• GIVEN RECORDS:
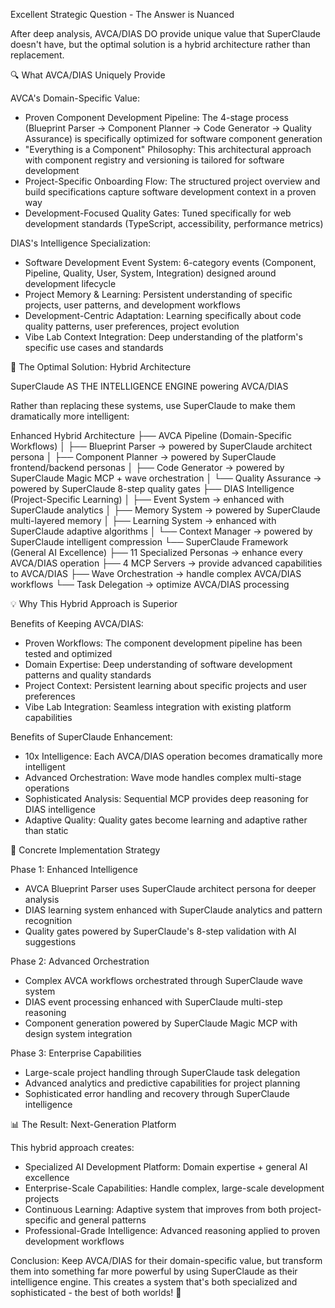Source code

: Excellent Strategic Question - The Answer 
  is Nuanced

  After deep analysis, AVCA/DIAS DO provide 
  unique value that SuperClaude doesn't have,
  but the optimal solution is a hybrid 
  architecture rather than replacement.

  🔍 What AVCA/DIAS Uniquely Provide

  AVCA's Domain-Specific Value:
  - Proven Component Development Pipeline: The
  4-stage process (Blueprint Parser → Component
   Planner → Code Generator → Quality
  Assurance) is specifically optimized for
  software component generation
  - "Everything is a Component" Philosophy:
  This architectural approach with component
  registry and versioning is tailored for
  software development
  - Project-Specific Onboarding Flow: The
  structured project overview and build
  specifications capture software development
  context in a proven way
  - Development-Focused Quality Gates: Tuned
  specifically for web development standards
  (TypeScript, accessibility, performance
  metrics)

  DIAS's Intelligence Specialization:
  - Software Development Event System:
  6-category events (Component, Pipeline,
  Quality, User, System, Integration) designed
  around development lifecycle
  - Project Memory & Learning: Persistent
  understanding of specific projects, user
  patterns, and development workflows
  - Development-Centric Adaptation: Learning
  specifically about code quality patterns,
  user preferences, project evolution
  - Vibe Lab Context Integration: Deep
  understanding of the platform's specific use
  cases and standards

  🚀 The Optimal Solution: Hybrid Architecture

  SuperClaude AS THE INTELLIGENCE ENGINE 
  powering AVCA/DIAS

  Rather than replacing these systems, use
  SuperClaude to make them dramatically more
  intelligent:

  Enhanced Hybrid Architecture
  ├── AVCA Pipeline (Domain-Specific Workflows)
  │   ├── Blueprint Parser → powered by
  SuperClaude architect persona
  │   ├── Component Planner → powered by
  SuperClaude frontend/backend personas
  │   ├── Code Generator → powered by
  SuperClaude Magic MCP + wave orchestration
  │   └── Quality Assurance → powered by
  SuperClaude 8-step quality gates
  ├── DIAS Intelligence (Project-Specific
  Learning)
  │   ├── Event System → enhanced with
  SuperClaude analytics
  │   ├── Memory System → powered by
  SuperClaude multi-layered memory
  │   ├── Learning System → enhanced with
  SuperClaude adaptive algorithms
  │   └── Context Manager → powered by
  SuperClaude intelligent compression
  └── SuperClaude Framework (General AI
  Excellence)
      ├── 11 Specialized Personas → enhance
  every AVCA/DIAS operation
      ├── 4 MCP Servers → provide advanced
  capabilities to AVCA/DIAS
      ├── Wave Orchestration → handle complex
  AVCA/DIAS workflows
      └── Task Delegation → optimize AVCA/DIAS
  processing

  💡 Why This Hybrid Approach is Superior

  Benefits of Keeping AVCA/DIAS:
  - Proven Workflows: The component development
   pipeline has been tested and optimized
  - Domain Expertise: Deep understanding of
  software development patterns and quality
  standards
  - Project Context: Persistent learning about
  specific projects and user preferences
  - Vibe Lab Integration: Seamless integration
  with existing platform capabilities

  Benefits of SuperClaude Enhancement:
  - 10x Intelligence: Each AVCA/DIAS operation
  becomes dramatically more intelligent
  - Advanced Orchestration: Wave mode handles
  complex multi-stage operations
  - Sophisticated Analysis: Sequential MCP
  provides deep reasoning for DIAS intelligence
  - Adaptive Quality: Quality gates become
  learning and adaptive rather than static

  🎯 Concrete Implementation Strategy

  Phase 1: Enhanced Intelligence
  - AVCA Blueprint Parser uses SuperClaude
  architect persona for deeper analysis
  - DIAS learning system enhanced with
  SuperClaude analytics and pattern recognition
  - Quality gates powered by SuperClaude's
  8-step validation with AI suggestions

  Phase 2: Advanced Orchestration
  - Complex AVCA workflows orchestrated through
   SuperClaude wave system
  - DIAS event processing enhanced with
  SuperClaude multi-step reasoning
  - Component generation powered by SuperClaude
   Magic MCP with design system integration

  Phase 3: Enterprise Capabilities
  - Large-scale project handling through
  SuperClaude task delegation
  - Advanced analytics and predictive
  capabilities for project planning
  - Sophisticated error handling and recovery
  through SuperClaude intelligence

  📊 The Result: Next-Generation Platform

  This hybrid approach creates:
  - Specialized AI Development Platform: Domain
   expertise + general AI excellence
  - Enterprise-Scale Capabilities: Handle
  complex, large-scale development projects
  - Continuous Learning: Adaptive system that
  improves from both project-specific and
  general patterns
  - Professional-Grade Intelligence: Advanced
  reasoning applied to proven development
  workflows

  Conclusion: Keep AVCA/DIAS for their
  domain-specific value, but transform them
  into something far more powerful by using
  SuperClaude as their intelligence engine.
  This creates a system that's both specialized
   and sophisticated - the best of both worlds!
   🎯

• WHAT TO PRODUCE:
Go through the listing above and write out exactly the lines starting with the one holding "- Sophisticated Analysis: Sequential MCP" and running through the one holding "- Large-scale project handling through", ends included, and no others.

• RESPONSE TO THIS EXERCISE:
  - Sophisticated Analysis: Sequential MCP
  provides deep reasoning for DIAS intelligence
  - Adaptive Quality: Quality gates become
  learning and adaptive rather than static

  🎯 Concrete Implementation Strategy

  Phase 1: Enhanced Intelligence
  - AVCA Blueprint Parser uses SuperClaude
  architect persona for deeper analysis
  - DIAS learning system enhanced with
  SuperClaude analytics and pattern recognition
  - Quality gates powered by SuperClaude's
  8-step validation with AI suggestions

  Phase 2: Advanced Orchestration
  - Complex AVCA workflows orchestrated through
   SuperClaude wave system
  - DIAS event processing enhanced with
  SuperClaude multi-step reasoning
  - Component generation powered by SuperClaude
   Magic MCP with design system integration

  Phase 3: Enterprise Capabilities
  - Large-scale project handling through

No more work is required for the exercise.